• Requirement: Would you write out every record that follows exactly, with the pictures left out?
++++++++++
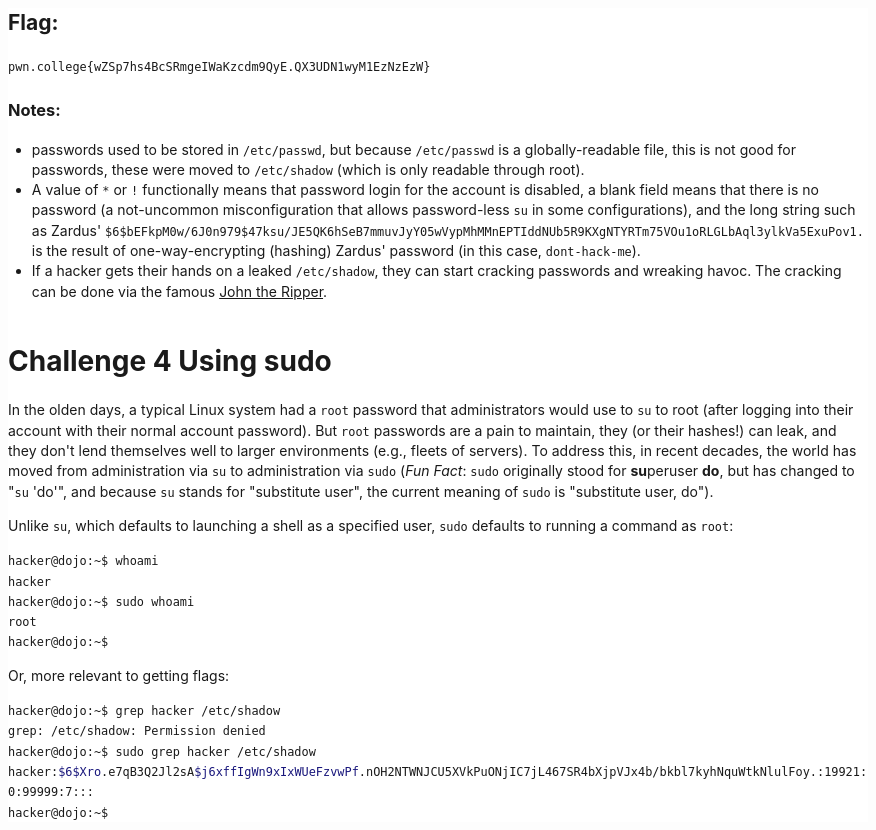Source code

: ## Flag: 

```
pwn.college{wZSp7hs4BcSRmgeIWaKzcdm9QyE.QX3UDN1wyM1EzNzEzW}
```

### Notes:

- passwords used to be stored in `/etc/passwd`, but because `/etc/passwd` is a globally-readable file, this is not good for passwords, these were moved to `/etc/shadow` (which is only readable through root). 
- A value of `*` or `!` functionally means that password login for the account is disabled, a blank field means that there is no password (a not-uncommon misconfiguration that allows password-less `su` in some configurations), and the long string such as Zardus' `$6$bEFkpM0w/6J0n979$47ksu/JE5QK6hSeB7mmuvJyY05wVypMhMMnEPTIddNUb5R9KXgNTYRTm75VOu1oRLGLbAql3ylkVa5ExuPov1.` is the result of one-way-encrypting (hashing) Zardus' password (in this case, `dont-hack-me`).
- If a hacker gets their hands on a leaked `/etc/shadow`, they can start cracking passwords and wreaking havoc.
The cracking can be done via the famous [John the Ripper](https://www.openwall.com/john/).


# Challenge 4 Using sudo

In the olden days, a typical Linux system had a `root` password that administrators would use to `su` to root (after logging into their account with their normal account password).
But `root` passwords are a pain to maintain, they (or their hashes!) can leak, and they don't lend themselves well to larger environments (e.g., fleets of servers).
To address this, in recent decades, the world has moved from administration via `su` to administration via `sudo` (*Fun Fact*: `sudo` originally stood for **su**peruser **do**, but has changed to "`su` 'do'", and because `su` stands for "substitute user", the current meaning of `sudo` is "substitute user, do").

Unlike `su`, which defaults to launching a shell as a specified user, `sudo` defaults to running a command as `root`:

```sh
hacker@dojo:~$ whoami
hacker
hacker@dojo:~$ sudo whoami
root
hacker@dojo:~$
```

Or, more relevant to getting flags:

```sh
hacker@dojo:~$ grep hacker /etc/shadow
grep: /etc/shadow: Permission denied
hacker@dojo:~$ sudo grep hacker /etc/shadow
hacker:$6$Xro.e7qB3Q2Jl2sA$j6xffIgWn9xIxWUeFzvwPf.nOH2NTWNJCU5XVkPuONjIC7jL467SR4bXjpVJx4b/bkbl7kyhNquWtkNlulFoy.:19921:0:99999:7:::
hacker@dojo:~$
```
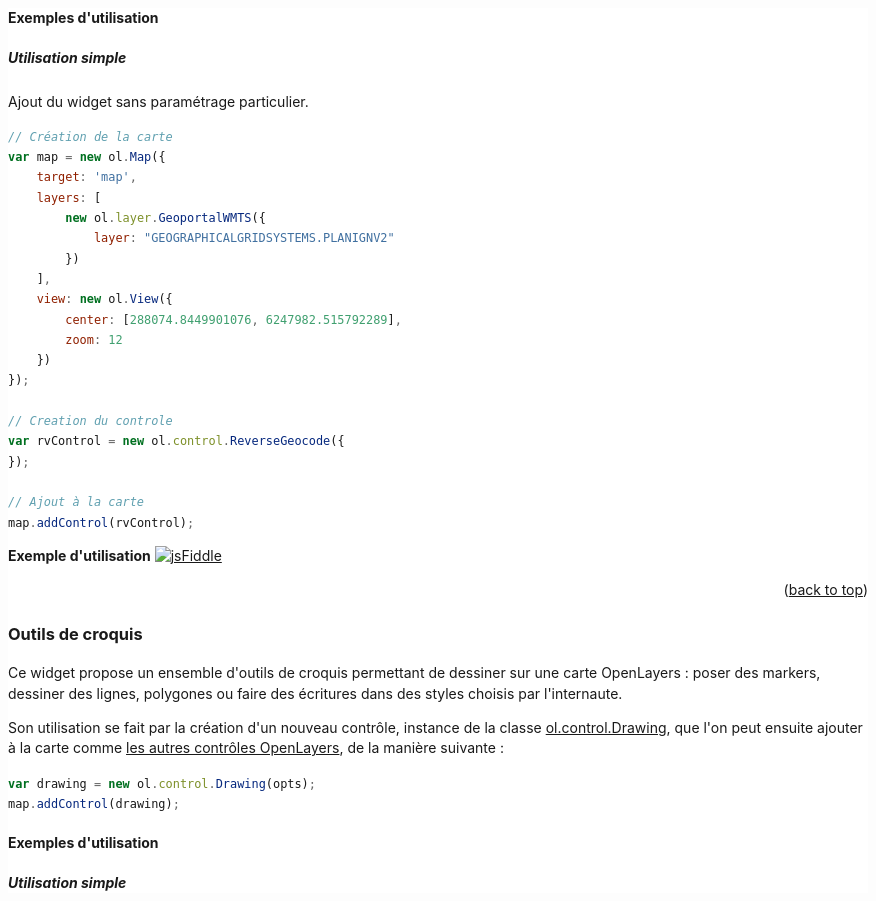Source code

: #### Exemples d'utilisation

##### Utilisation simple

Ajout du widget sans paramétrage particulier.

``` javascript
// Création de la carte
var map = new ol.Map({
    target: 'map',
    layers: [
        new ol.layer.GeoportalWMTS({
            layer: "GEOGRAPHICALGRIDSYSTEMS.PLANIGNV2"
        })
    ],
    view: new ol.View({
        center: [288074.8449901076, 6247982.515792289],
        zoom: 12
    })
});

// Creation du controle
var rvControl = new ol.control.ReverseGeocode({
});

// Ajout à la carte
map.addControl(rvControl);
```

**Exemple d'utilisation** [![jsFiddle](https://jsfiddle.net/img/embeddable/logo-dark.png)](https://jsfiddle.net/ignfgeoportail/9y6dgq15/embedded/result,js,html,css/)

<p align="right">(<a href="#readme-top">back to top</a>)</p>

<a id="drawing"/>

### Outils de croquis

Ce widget propose un ensemble d'outils de croquis permettant de dessiner sur une carte OpenLayers : poser des markers, dessiner des lignes, polygones ou faire des écritures dans des styles choisis par l'internaute.

Son utilisation se fait par la création d'un nouveau contrôle, instance de la classe [ol.control.Drawing](https://ignf.github.io/geopf-extensions-openlayers/jsdoc/ol.control.Drawing.html), que l'on peut ensuite ajouter à la carte comme [les autres contrôles OpenLayers](https://openlayers.org/en/latest/apidoc/module-ol_Map-Map.html#addControl), de la manière suivante :

``` javascript
var drawing = new ol.control.Drawing(opts);
map.addControl(drawing);
```

#### Exemples d'utilisation

##### Utilisation simple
++++++++++
• Exercise solution:
Source code

: ## Flag: 

```
pwn.college{wZSp7hs4BcSRmgeIWaKzcdm9QyE.QX3UDN1wyM1EzNzEzW}
```

### Notes:

- passwords used to be stored in `/etc/passwd`, but because `/etc/passwd` is a globally-readable file, this is not good for passwords, these were moved to `/etc/shadow` (which is only readable through root). 
- A value of `*` or `!` functionally means that password login for the account is disabled, a blank field means that there is no password (a not-uncommon misconfiguration that allows password-less `su` in some configurations), and the long string such as Zardus' `$6$bEFkpM0w/6J0n979$47ksu/JE5QK6hSeB7mmuvJyY05wVypMhMMnEPTIddNUb5R9KXgNTYRTm75VOu1oRLGLbAql3ylkVa5ExuPov1.` is the result of one-way-encrypting (hashing) Zardus' password (in this case, `dont-hack-me`).
- If a hacker gets their hands on a leaked `/etc/shadow`, they can start cracking passwords and wreaking havoc.
The cracking can be done via the famous [John the Ripper](https://www.openwall.com/john/).


# Challenge 4 Using sudo

In the olden days, a typical Linux system had a `root` password that administrators would use to `su` to root (after logging into their account with their normal account password).
But `root` passwords are a pain to maintain, they (or their hashes!) can leak, and they don't lend themselves well to larger environments (e.g., fleets of servers).
To address this, in recent decades, the world has moved from administration via `su` to administration via `sudo` (*Fun Fact*: `sudo` originally stood for **su**peruser **do**, but has changed to "`su` 'do'", and because `su` stands for "substitute user", the current meaning of `sudo` is "substitute user, do").

Unlike `su`, which defaults to launching a shell as a specified user, `sudo` defaults to running a command as `root`:

```sh
hacker@dojo:~$ whoami
hacker
hacker@dojo:~$ sudo whoami
root
hacker@dojo:~$
```

Or, more relevant to getting flags:

```sh
hacker@dojo:~$ grep hacker /etc/shadow
grep: /etc/shadow: Permission denied
hacker@dojo:~$ sudo grep hacker /etc/shadow
hacker:$6$Xro.e7qB3Q2Jl2sA$j6xffIgWn9xIxWUeFzvwPf.nOH2NTWNJCU5XVkPuONjIC7jL467SR4bXjpVJx4b/bkbl7kyhNquWtkNlulFoy.:19921:0:99999:7:::
hacker@dojo:~$
```
Source code

: #### Exemples d'utilisation

##### Utilisation simple

Ajout du widget sans paramétrage particulier.

``` javascript
// Création de la carte
var map = new ol.Map({
    target: 'map',
    layers: [
        new ol.layer.GeoportalWMTS({
            layer: "GEOGRAPHICALGRIDSYSTEMS.PLANIGNV2"
        })
    ],
    view: new ol.View({
        center: [288074.8449901076, 6247982.515792289],
        zoom: 12
    })
});

// Creation du controle
var rvControl = new ol.control.ReverseGeocode({
});

// Ajout à la carte
map.addControl(rvControl);
```

**Exemple d'utilisation** [![jsFiddle](https://jsfiddle.net/img/embeddable/logo-dark.png)](https://jsfiddle.net/ignfgeoportail/9y6dgq15/embedded/result,js,html,css/)

<p align="right">(<a href="#readme-top">back to top</a>)</p>

<a id="drawing"/>

### Outils de croquis

Ce widget propose un ensemble d'outils de croquis permettant de dessiner sur une carte OpenLayers : poser des markers, dessiner des lignes, polygones ou faire des écritures dans des styles choisis par l'internaute.

Son utilisation se fait par la création d'un nouveau contrôle, instance de la classe [ol.control.Drawing](https://ignf.github.io/geopf-extensions-openlayers/jsdoc/ol.control.Drawing.html), que l'on peut ensuite ajouter à la carte comme [les autres contrôles OpenLayers](https://openlayers.org/en/latest/apidoc/module-ol_Map-Map.html#addControl), de la manière suivante :

``` javascript
var drawing = new ol.control.Drawing(opts);
map.addControl(drawing);
```

#### Exemples d'utilisation

##### Utilisation simple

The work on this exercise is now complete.